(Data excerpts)
+++

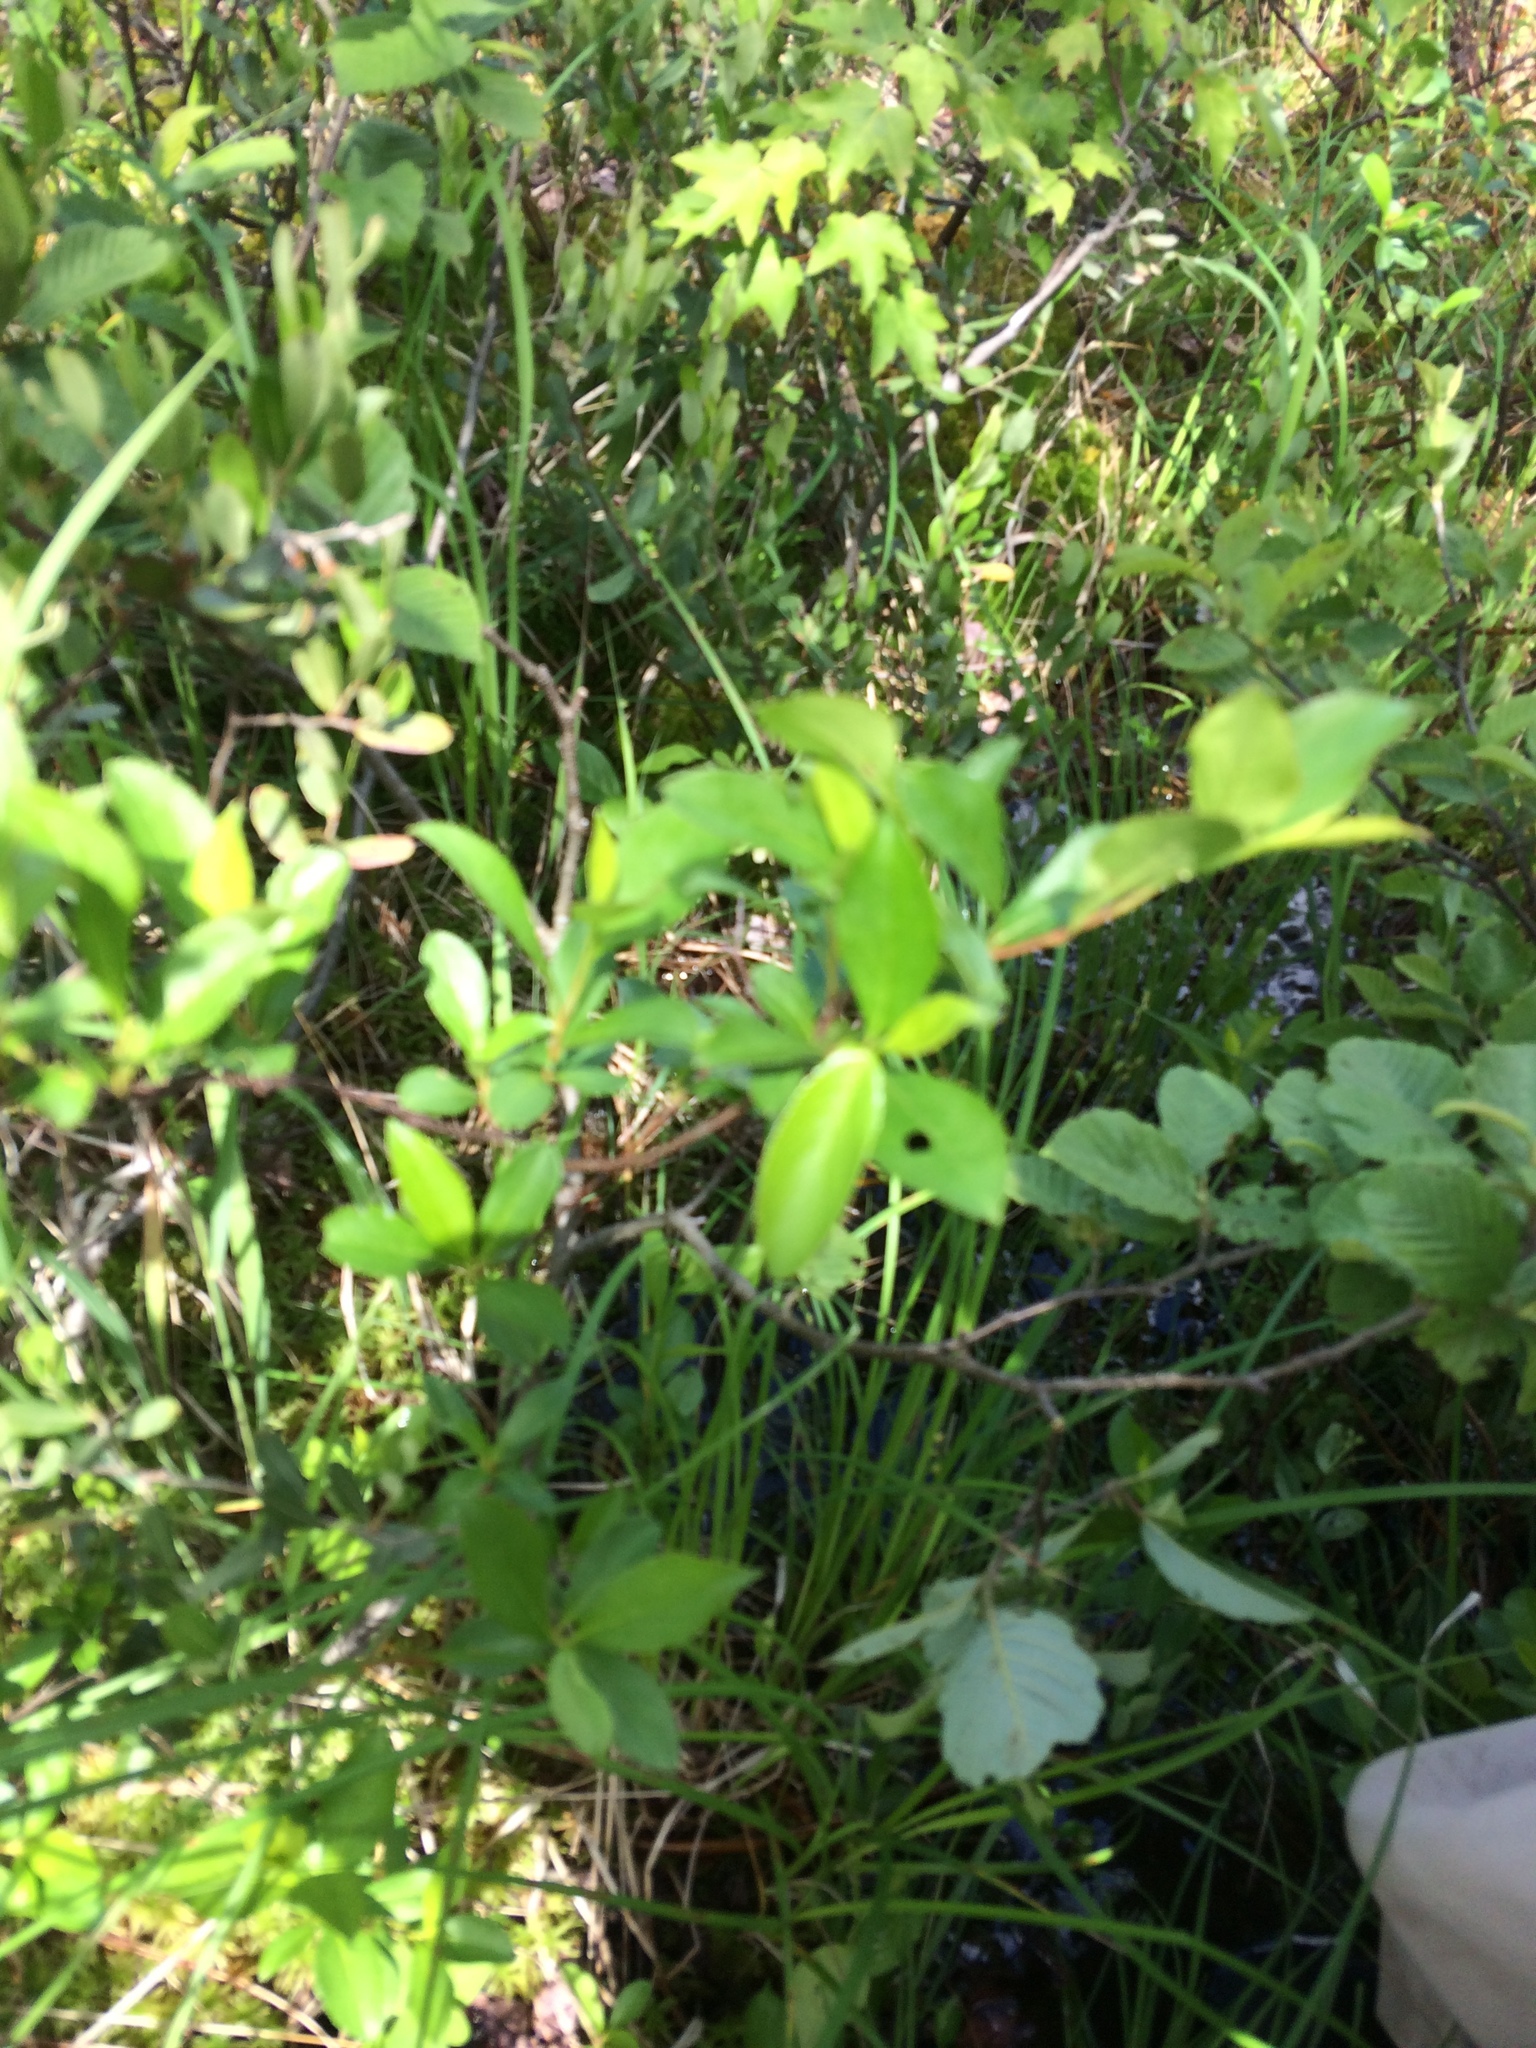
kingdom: Plantae
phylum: Tracheophyta
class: Magnoliopsida
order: Rosales
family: Rosaceae
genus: Aronia
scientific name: Aronia melanocarpa
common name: Black chokeberry
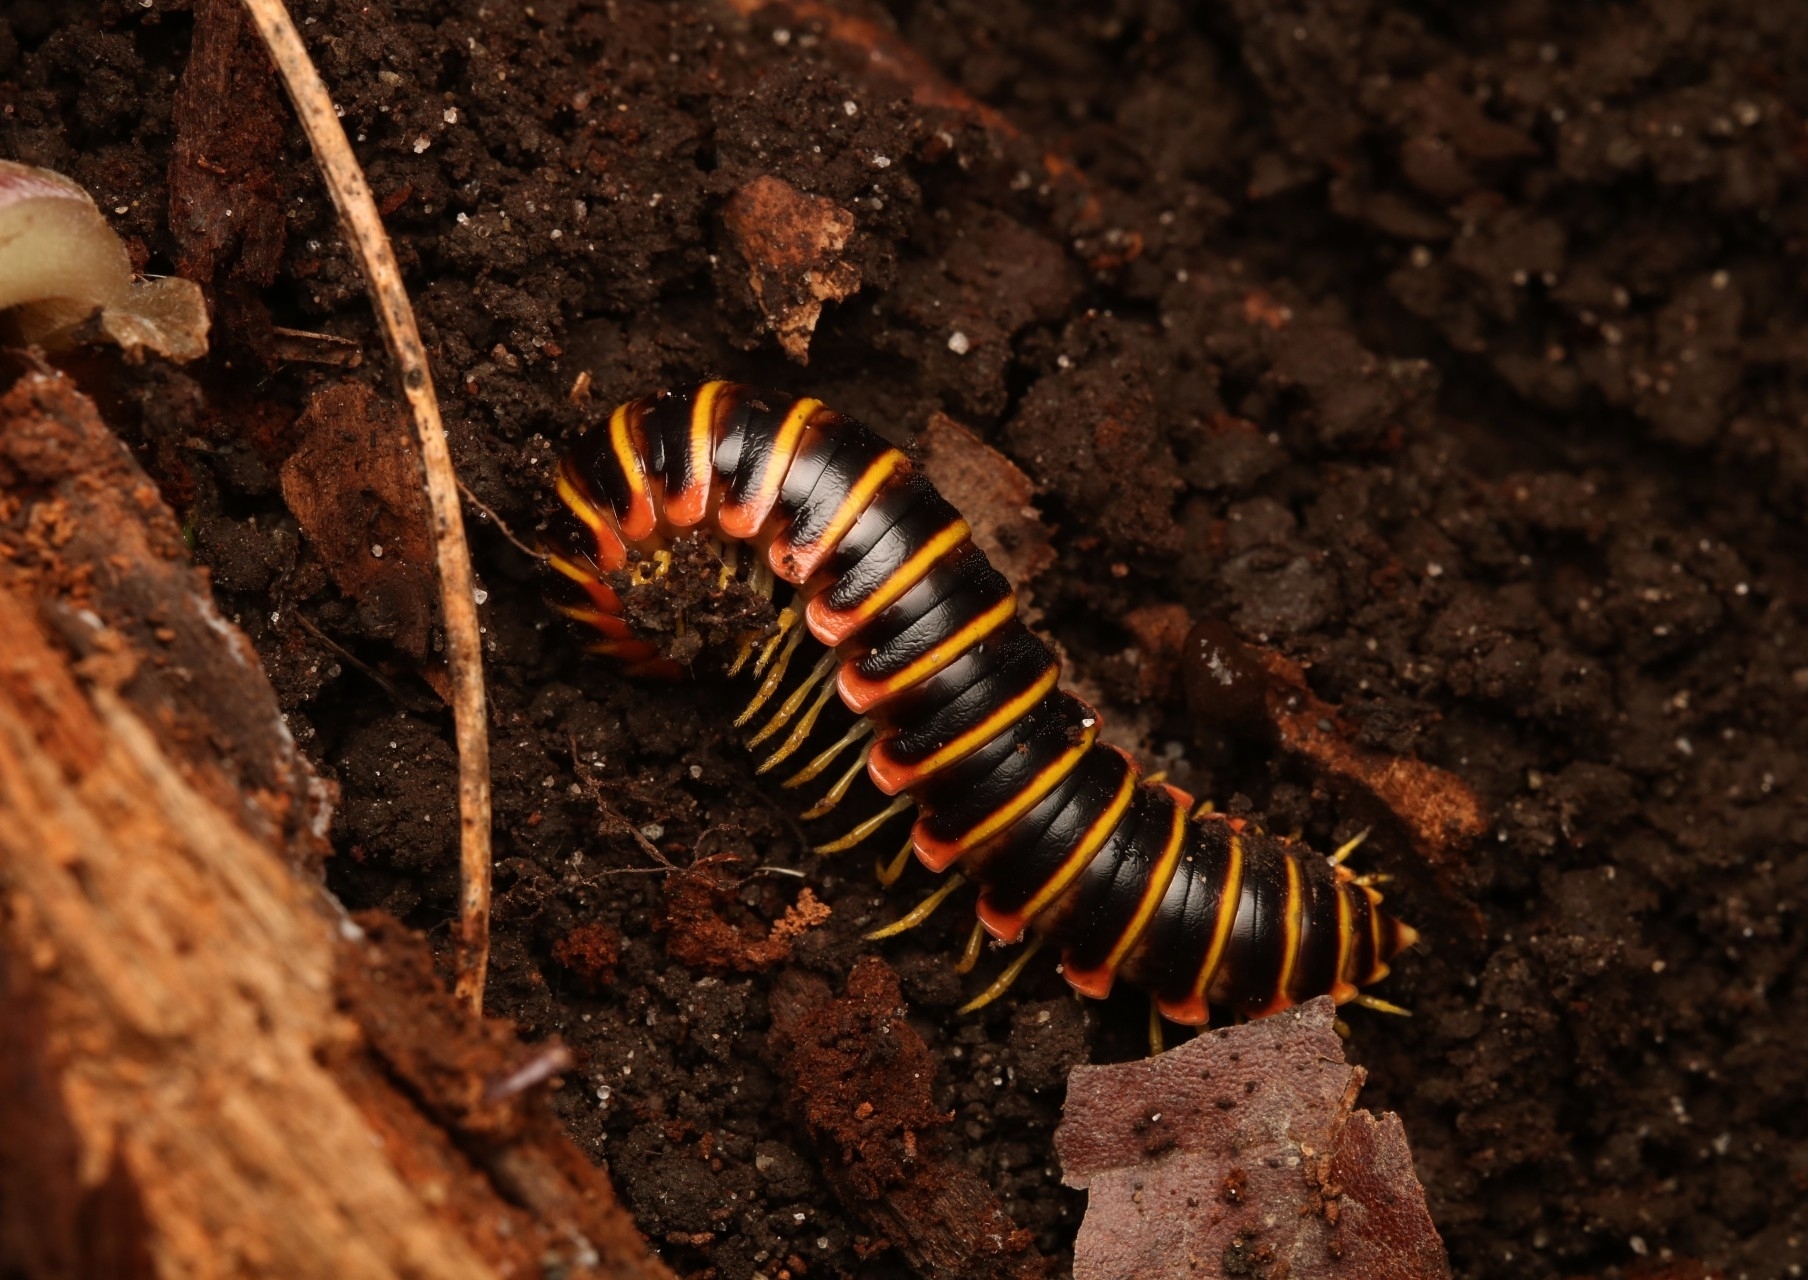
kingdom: Animalia
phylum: Arthropoda
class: Diplopoda
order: Polydesmida
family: Xystodesmidae
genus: Apheloria
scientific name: Apheloria virginiensis
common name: Black-and-gold flat millipede
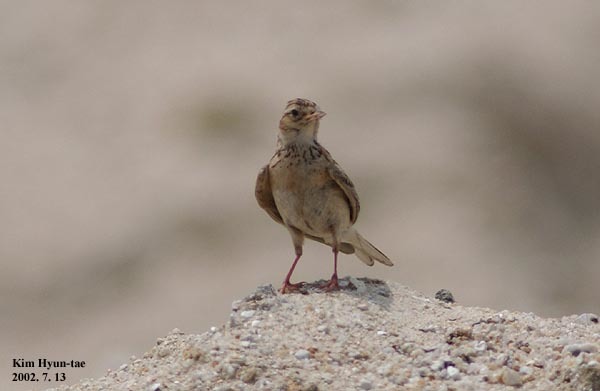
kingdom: Animalia
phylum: Chordata
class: Aves
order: Passeriformes
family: Alaudidae
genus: Alauda
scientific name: Alauda arvensis
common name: Eurasian skylark
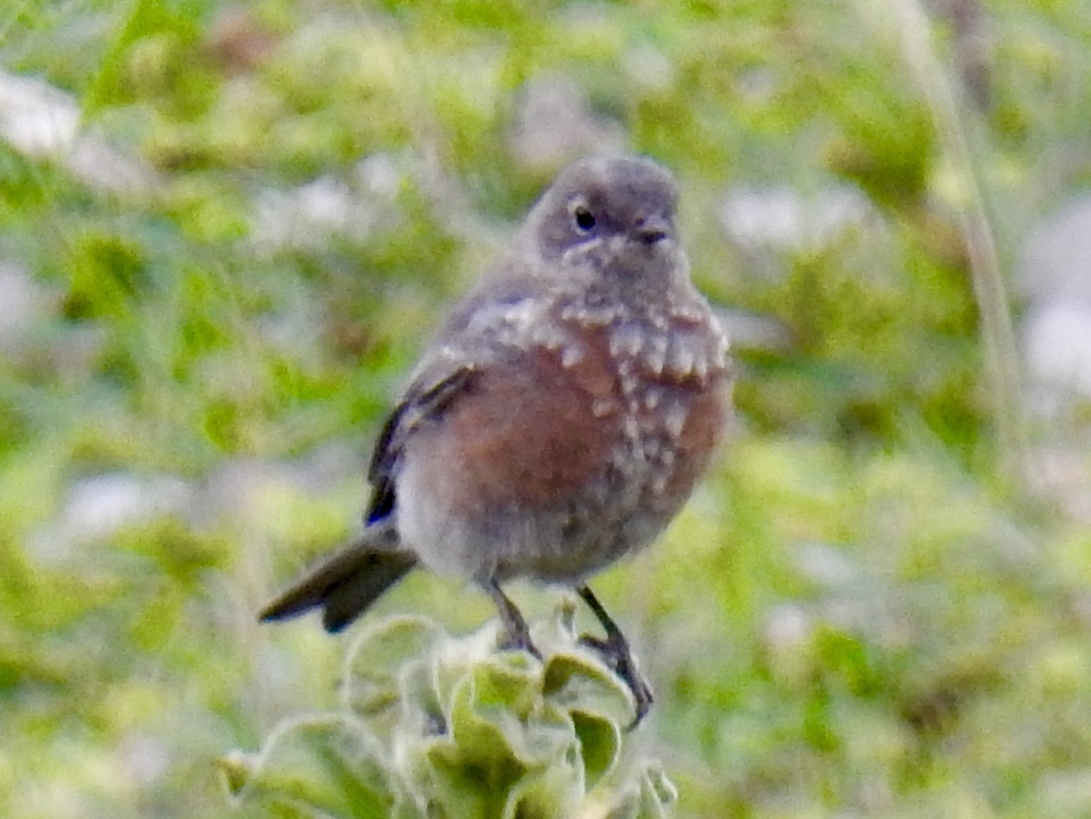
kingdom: Animalia
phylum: Chordata
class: Aves
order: Passeriformes
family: Turdidae
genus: Sialia
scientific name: Sialia mexicana
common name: Western bluebird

+++

Please arrange every line of the records above as a Markdown table with two columns, Number and Text, one line per row, numbered in order. Leave out the pictures and any blank lines.

| Number | Text |
|---|---|
| 1 | kingdom: Plantae |
| 2 | phylum: Tracheophyta |
| 3 | class: Magnoliopsida |
| 4 | order: Rosales |
| 5 | family: Rosaceae |
| 6 | genus: Aronia |
| 7 | scientific name: Aronia melanocarpa |
| 8 | common name: Black chokeberry |
| 9 | kingdom: Animalia |
| 10 | phylum: Arthropoda |
| 11 | class: Diplopoda |
| 12 | order: Polydesmida |
| 13 | family: Xystodesmidae |
| 14 | genus: Apheloria |
| 15 | scientific name: Apheloria virginiensis |
| 16 | common name: Black-and-gold flat millipede |
| 17 | kingdom: Animalia |
| 18 | phylum: Chordata |
| 19 | class: Aves |
| 20 | order: Passeriformes |
| 21 | family: Alaudidae |
| 22 | genus: Alauda |
| 23 | scientific name: Alauda arvensis |
| 24 | common name: Eurasian skylark |
| 25 | kingdom: Animalia |
| 26 | phylum: Chordata |
| 27 | class: Aves |
| 28 | order: Passeriformes |
| 29 | family: Turdidae |
| 30 | genus: Sialia |
| 31 | scientific name: Sialia mexicana |
| 32 | common name: Western bluebird |